_TEKS DOKUMEN:_
■ ■ ■ ■ ■

Selain itu juga, mengerahkan pegawai untuk menghadiri deklarasi atau kegiatan-kegiatan kampanya telah tegas dilarang baik didalam UU Pemilu maupun UU Kepegawaian. Larangan ini semata-mata untuk menghindarkan ditariknya “pamong” ke gelanggang politik.
Rasanya masih segar dalam ingatan ketika pada pemerintahan orde baru, Pegawai negeri yang seharusnya netral dari tarik menarik politik kemudian larut dan hanyut dalam politik. Pegawai negeri (ambtenaar) kemudian sibuk mengurusi agenda politik daripada pelayanan masyarakat. Pelayanan publikpun terganggu. Hampir praktis menggunakan dan mengerahkan pegawai dalam politik kemudian membuat, ambtennar yang seharusnya berdiri diatas segala golonganpun kemudian berpihak dan tentu saja tidak netral.
Tentu saja, yang dipesankan dari rakyat terhadap kandidate yang berasal dari Kepala Daerah adalah mengurusi dan mengatur kehidupan rakyat dengan tidak menggunakan fasilitas negara “tidak semestinya”. Pesan dari rakyat ini seharusnya dipegang teguh dan akan memberikan penilaian tersendiri terhadap kandidate yang maju yang berasal dari Kepala Daerah.

■ ■ ■ ■ ■

_DATA MENTAH:_
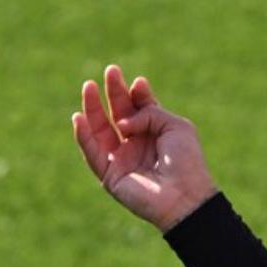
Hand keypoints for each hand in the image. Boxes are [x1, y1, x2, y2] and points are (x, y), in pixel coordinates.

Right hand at [72, 65, 218, 231]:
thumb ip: (149, 112)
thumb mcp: (176, 126)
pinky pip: (92, 152)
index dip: (137, 93)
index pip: (141, 107)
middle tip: (111, 71)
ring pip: (101, 130)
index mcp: (157, 133)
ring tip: (88, 86)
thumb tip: (121, 121)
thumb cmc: (187, 161)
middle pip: (119, 114)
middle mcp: (138, 144)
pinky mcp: (110, 175)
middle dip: (114, 92)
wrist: (185, 195)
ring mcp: (123, 159)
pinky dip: (84, 135)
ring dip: (92, 108)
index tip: (138, 82)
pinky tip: (79, 117)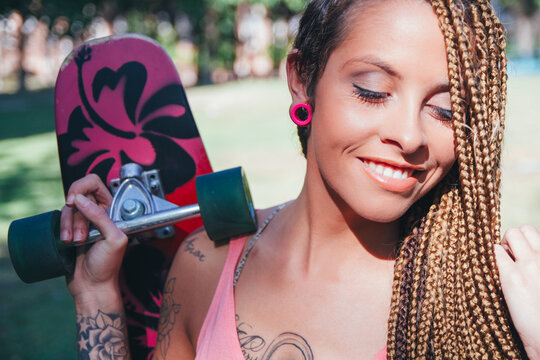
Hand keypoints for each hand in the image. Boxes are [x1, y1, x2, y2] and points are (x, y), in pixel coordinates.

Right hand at [60, 174, 127, 304]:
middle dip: (76, 216)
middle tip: (82, 236)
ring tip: (75, 242)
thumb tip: (81, 198)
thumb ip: (101, 217)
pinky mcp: (70, 230)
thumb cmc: (108, 266)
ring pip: (68, 209)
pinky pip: (61, 220)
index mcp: (113, 210)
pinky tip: (65, 241)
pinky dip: (61, 228)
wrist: (93, 287)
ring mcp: (83, 221)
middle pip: (78, 196)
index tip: (75, 201)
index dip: (83, 187)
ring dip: (68, 225)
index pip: (94, 184)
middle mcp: (98, 212)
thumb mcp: (113, 239)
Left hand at [495, 225, 539, 359]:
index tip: (519, 253)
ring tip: (503, 262)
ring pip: (510, 235)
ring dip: (502, 245)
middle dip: (511, 239)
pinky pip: (495, 252)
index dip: (524, 241)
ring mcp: (528, 265)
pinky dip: (492, 257)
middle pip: (521, 230)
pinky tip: (494, 269)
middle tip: (509, 255)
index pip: (533, 233)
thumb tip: (522, 255)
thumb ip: (536, 264)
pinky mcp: (511, 276)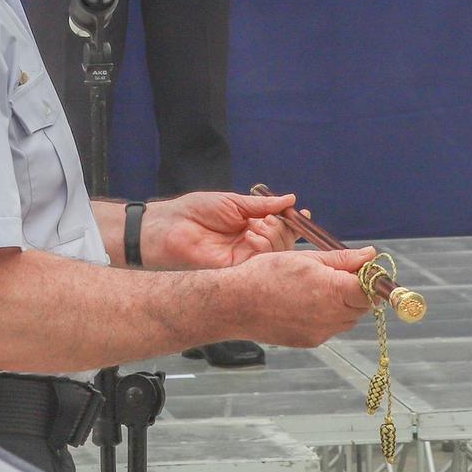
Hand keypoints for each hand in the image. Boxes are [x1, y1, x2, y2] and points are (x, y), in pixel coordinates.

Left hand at [142, 191, 300, 271]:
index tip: (303, 214)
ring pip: (276, 254)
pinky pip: (260, 262)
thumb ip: (262, 205)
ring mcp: (244, 259)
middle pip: (283, 243)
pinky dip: (262, 247)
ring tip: (256, 226)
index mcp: (249, 228)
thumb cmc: (194, 211)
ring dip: (273, 235)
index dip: (292, 224)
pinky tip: (252, 236)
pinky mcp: (237, 271)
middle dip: (282, 227)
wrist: (169, 227)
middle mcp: (249, 246)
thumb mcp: (233, 202)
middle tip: (268, 219)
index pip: (279, 229)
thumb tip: (289, 200)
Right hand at [232, 247, 375, 347]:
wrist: (236, 304)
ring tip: (319, 288)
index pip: (372, 290)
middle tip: (340, 275)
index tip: (368, 271)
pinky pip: (330, 328)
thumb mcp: (306, 258)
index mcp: (333, 290)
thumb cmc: (266, 275)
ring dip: (344, 304)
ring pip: (348, 319)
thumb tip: (370, 254)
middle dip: (359, 291)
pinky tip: (306, 303)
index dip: (373, 280)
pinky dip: (327, 316)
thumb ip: (342, 259)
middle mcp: (331, 316)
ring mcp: (321, 332)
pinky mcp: (310, 342)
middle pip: (364, 306)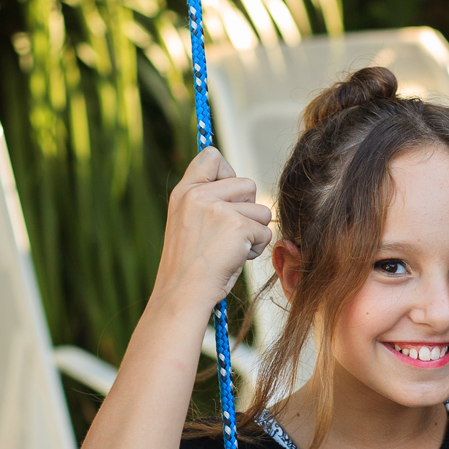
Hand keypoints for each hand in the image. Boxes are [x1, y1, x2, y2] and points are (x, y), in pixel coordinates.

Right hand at [153, 147, 270, 315]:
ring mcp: (218, 209)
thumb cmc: (188, 264)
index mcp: (184, 191)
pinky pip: (265, 232)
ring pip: (261, 209)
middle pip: (247, 184)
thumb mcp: (186, 222)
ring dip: (254, 232)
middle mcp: (199, 195)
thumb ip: (206, 200)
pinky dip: (256, 248)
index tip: (226, 199)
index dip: (227, 174)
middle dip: (247, 210)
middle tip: (228, 234)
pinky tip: (235, 258)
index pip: (212, 156)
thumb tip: (242, 186)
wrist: (183, 293)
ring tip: (231, 248)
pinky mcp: (238, 227)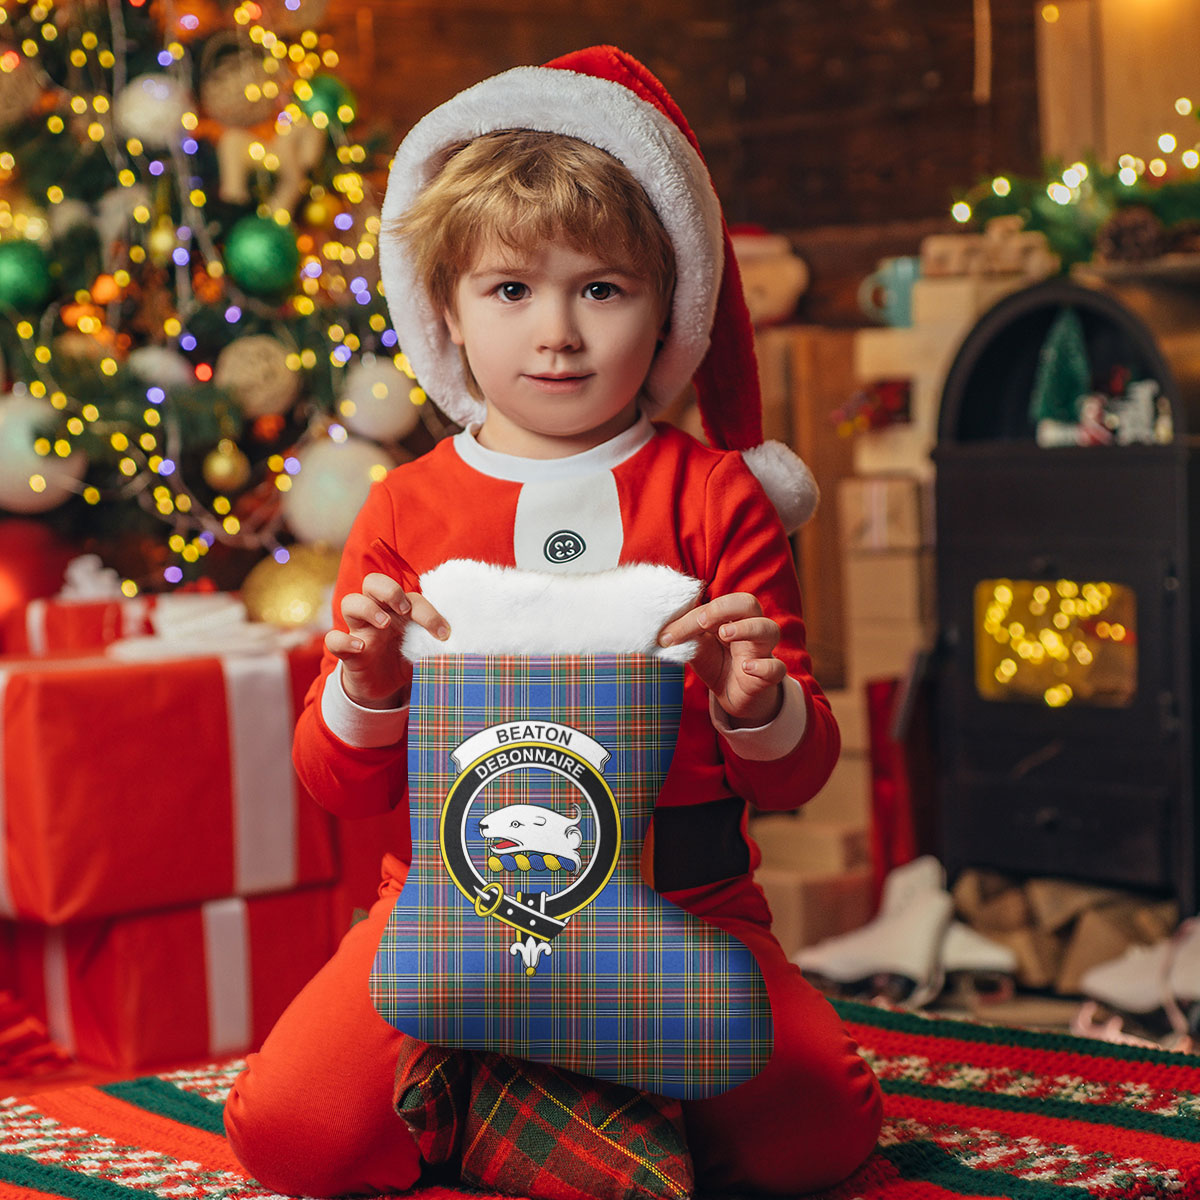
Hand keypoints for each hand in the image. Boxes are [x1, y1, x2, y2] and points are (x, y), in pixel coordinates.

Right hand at [324, 572, 448, 708]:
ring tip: (385, 624)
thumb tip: (463, 645)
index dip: (428, 612)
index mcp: (398, 610)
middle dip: (389, 590)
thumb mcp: (424, 651)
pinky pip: (333, 639)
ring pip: (350, 602)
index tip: (443, 633)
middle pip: (373, 582)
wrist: (384, 689)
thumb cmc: (405, 659)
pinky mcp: (346, 652)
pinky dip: (343, 640)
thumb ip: (437, 644)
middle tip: (404, 609)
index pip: (410, 596)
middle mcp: (377, 614)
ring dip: (368, 608)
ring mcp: (359, 631)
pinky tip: (361, 648)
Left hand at [658, 592, 785, 726]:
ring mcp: (762, 651)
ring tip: (725, 634)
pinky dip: (764, 666)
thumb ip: (685, 636)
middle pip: (749, 603)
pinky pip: (776, 668)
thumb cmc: (717, 663)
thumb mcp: (697, 648)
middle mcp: (750, 628)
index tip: (668, 635)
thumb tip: (661, 631)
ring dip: (747, 628)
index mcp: (731, 617)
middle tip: (702, 622)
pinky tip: (747, 667)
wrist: (734, 696)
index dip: (692, 616)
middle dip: (724, 608)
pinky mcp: (769, 676)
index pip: (716, 605)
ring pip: (769, 629)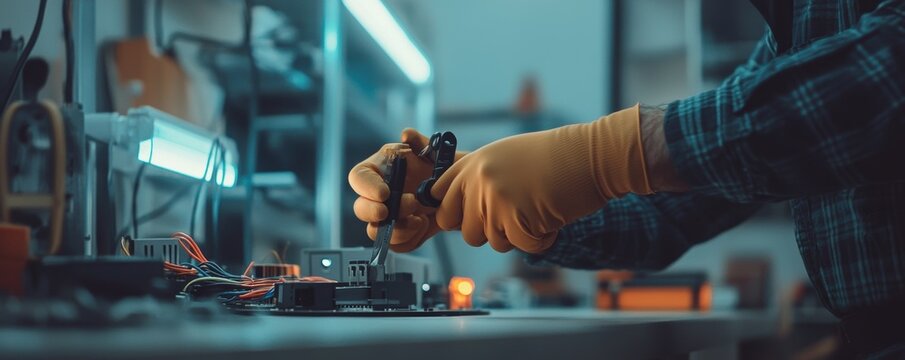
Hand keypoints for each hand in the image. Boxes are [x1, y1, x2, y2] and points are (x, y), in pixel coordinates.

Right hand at [348, 129, 465, 251]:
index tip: (385, 193)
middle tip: (403, 207)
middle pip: (360, 209)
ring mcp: (387, 217)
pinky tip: (424, 225)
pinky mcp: (400, 234)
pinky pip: (396, 245)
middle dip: (377, 212)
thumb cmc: (442, 168)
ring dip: (397, 228)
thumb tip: (407, 134)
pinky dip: (410, 239)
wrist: (460, 191)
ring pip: (376, 232)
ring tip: (420, 218)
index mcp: (379, 170)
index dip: (367, 187)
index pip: (358, 178)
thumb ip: (422, 143)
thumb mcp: (435, 152)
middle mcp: (378, 195)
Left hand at [430, 105, 653, 252]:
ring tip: (536, 211)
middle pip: (464, 230)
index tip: (474, 212)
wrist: (589, 155)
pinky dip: (538, 240)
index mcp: (474, 163)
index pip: (440, 197)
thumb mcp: (506, 156)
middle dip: (486, 230)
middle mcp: (478, 181)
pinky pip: (518, 246)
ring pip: (492, 242)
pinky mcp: (515, 219)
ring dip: (515, 235)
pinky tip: (550, 221)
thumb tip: (459, 210)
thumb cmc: (555, 156)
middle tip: (513, 217)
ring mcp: (495, 200)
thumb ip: (479, 179)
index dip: (456, 211)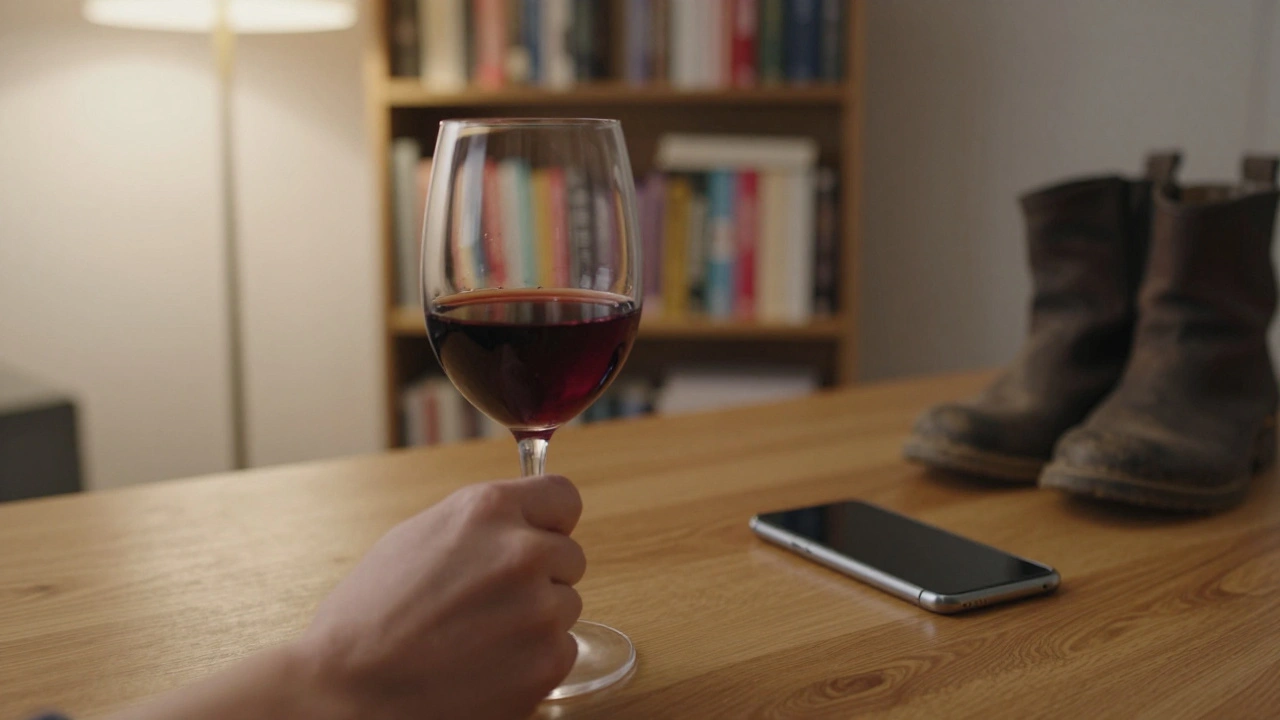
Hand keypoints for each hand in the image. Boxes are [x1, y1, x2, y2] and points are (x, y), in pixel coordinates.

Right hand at [298, 474, 586, 719]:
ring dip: (537, 619)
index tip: (538, 536)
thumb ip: (479, 524)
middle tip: (490, 601)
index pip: (563, 496)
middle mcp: (522, 552)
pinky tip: (488, 666)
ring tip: (479, 637)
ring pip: (566, 604)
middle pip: (569, 555)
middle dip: (540, 575)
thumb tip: (519, 521)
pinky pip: (562, 649)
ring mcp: (539, 609)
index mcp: (488, 509)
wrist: (348, 692)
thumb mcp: (417, 537)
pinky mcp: (547, 662)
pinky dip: (534, 660)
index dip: (549, 521)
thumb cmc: (367, 617)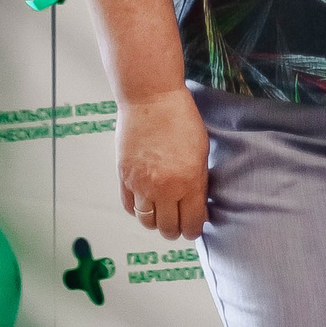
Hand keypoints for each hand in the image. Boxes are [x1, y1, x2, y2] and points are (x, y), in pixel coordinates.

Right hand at [115, 87, 209, 239]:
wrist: (151, 98)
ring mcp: (141, 185)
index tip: (194, 225)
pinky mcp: (124, 177)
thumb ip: (198, 182)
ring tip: (161, 211)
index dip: (194, 229)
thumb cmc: (181, 118)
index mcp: (189, 183)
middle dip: (175, 229)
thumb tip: (196, 204)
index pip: (192, 225)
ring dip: (155, 221)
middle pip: (168, 229)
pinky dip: (138, 209)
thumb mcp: (201, 151)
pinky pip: (130, 207)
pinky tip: (145, 200)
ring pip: (147, 222)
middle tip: (178, 220)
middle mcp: (164, 189)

■ ■ ■ ■ ■

Teruskan teks tentang netralitas pegawai negeri dalam politik, dimulai setelah kalimat terakhirnya.

_JAWABAN:_
Kita berharap kepada teladan pemimpin-pemimpin besar yang bisa memisahkan urusan negara dan urusan pribadi.
Dalam sejarah Romawi, ada anak raja yang menemui Raja yang sedang menulis, kemudian Raja bertanya. Apakah menemuinya urusan negara atau urusan keluarga ? Anak rajapun menjawab, ini urusan keluarga. Sang Rajapun mematikan lilin.
Dan kemudian mengambil lilin lain dari dalam laci mejanya. Kemudian menghidupkan lilin tersebut. Si anak bertanya. Sang Raja menjawab. Bahwa lilin yang dimatikan, merupakan lilin yang disediakan negara untuk Raja menulis. Karena membicarakan urusan keluarga, maka harus menggunakan lilin pribadi Raja (yang diambil dari laci mejanya).
Teladan ini sungguh memberikan pesan moral kepada kita semua. Dan yang bisa menjawab persoalan tadi selain hukum yang mengatur, juga teladan pemimpin yang bisa memisahkan fasilitas yang digunakan untuk kepentingan dinas dan urusan diluar dinas.
Viva demokrasi di Jambi.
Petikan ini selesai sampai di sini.